Kanzí, um bonobo de 44 anos, participou de experimentos em uma instalação dedicada à investigação de comportamento animal em Des Moines, Iowa, em 2024. Em uma mesa de madeira com copos transparentes, ele escolheu uma xícara supostamente cheia de suco em um cenário de chá de fantasia, como parte de testes de brincadeira imaginária. A pesquisa foi publicada na revista Science em fevereiro de 2026.

O estudo, liderado pela psicóloga Amalia Bastos, da Universidade de St Andrews, é o primeiro a documentar o uso de brincadeiras de faz de conta em uma espécie de grande símio. Os experimentos buscaram entender se Kanzi conseguia representar uma realidade além do que era apresentado no momento.

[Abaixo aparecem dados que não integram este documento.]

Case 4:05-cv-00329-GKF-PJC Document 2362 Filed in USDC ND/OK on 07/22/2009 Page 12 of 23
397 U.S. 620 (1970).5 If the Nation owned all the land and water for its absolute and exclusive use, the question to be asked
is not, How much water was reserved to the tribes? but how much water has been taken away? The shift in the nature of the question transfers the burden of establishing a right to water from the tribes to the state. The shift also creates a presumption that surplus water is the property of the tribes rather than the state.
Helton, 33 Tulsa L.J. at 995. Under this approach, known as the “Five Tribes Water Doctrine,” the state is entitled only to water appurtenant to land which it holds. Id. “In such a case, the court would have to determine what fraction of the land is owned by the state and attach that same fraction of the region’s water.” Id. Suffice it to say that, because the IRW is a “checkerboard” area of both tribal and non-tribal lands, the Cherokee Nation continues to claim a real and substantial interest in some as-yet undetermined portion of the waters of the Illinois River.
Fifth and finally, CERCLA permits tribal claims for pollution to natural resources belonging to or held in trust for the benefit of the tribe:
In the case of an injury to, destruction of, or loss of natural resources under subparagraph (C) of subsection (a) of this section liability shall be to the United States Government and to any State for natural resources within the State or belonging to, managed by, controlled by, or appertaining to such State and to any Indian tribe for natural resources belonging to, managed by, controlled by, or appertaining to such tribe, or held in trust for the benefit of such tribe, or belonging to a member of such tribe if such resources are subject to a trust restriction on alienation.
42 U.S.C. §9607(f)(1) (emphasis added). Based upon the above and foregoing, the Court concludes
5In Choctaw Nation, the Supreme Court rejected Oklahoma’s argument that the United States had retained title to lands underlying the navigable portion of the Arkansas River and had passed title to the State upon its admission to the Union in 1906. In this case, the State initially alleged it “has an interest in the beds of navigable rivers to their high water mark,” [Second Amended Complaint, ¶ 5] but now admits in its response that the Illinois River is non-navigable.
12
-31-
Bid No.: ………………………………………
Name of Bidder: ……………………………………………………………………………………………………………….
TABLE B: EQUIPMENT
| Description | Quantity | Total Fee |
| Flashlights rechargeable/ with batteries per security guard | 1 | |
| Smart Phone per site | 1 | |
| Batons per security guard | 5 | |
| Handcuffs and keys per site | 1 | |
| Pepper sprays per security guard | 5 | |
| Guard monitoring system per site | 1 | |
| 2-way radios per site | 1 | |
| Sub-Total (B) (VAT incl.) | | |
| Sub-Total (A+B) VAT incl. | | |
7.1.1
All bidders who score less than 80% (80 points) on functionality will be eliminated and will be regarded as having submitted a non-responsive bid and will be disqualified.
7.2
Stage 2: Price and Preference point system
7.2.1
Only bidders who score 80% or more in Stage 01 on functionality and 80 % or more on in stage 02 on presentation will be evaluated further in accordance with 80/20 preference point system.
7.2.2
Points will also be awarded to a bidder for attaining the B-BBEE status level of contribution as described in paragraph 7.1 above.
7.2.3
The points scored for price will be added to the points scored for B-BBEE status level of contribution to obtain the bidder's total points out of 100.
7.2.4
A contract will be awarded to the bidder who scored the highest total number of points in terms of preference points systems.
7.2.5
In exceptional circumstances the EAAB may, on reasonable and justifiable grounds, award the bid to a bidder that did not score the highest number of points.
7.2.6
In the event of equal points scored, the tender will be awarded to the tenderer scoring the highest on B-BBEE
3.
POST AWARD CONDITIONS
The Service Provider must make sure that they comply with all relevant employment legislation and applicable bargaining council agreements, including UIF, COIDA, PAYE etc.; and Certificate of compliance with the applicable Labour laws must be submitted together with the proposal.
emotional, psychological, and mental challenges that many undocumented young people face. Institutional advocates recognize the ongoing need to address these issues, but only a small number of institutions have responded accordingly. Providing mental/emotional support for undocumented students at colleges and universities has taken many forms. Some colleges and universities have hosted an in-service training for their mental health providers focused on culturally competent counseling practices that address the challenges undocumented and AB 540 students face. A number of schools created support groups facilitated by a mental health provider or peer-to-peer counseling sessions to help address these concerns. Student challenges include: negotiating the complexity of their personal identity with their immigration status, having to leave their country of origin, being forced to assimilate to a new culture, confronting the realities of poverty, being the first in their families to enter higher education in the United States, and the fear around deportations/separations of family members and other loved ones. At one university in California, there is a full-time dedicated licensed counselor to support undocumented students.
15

Em uma das tarefas, duas xícaras foram “preenchidas” com suco e outra esvaziada para uma jarra. Kanzi indicou corretamente a cupa com suco em 34 de 50 tentativas, sugerindo compreensão do conceito de bebida imaginária. Em outra série, ele escolhia entre suco real e suco imaginário, acertando 14 das 18 vezes a opção com suco de verdade.

Os pesquisadores destacam que a capacidade de imaginar realidades não está restrita aos humanos. Ao longo de décadas, apes já haviam demonstrado inteligência, resolução de problemas e uso de símbolos, com avanços que desafiam a visão tradicional sobre o que separa humanos de nossos parentes mais próximos.

Avanços sobre a cognição

Além do teste com Kanzi, o trabalho situou a pesquisa recente no contexto de estudos sobre “teoria da mente” em símios. A noção de que outros indivíduos têm pensamentos, desejos e conhecimentos próprios tem ganhado suporte científico, especialmente entre chimpanzés e bonobos.

Entre as descobertas, chimpanzés em cativeiro mostraram a capacidade de revisar suas crenças à luz de novas evidências. Em experimentos, eles mudaram decisões depois de ver evidências mais fortes contrárias às primeiras escolhas.

Pesquisadores destacam que a maior parte da pesquisa sobre habilidades cognitivas de grandes símios é conduzida em ambientes de zoológicos ou santuários, o que oferece dados consistentes ao longo do tempo sobre indivíduos específicos.

Krupenye, coautor do estudo com Kanzi, também investigou memória de longo prazo em chimpanzés e bonobos sob condições controladas. Ao serem apresentados a imagens de ex-colegas e de estranhos, os animais mostraram preferência de olhar por antigos parceiros sociais, mesmo após décadas.

Diversidade cultural entre espécies

A investigação aponta ainda para variações culturais entre comunidades de chimpanzés e bonobos. Estudos mostram que padrões de comportamento social e uso de ferramentas podem diferir entre grupos, o que tem implicações para estratégias de conservação.

Especialistas defendem que proteger a diversidade cultural类 dos grandes símios deve ser considerada em políticas de conservação, não apenas a preservação de espécies. A mudança de comportamento entre comunidades pode exigir abordagens específicas de manejo e proteção.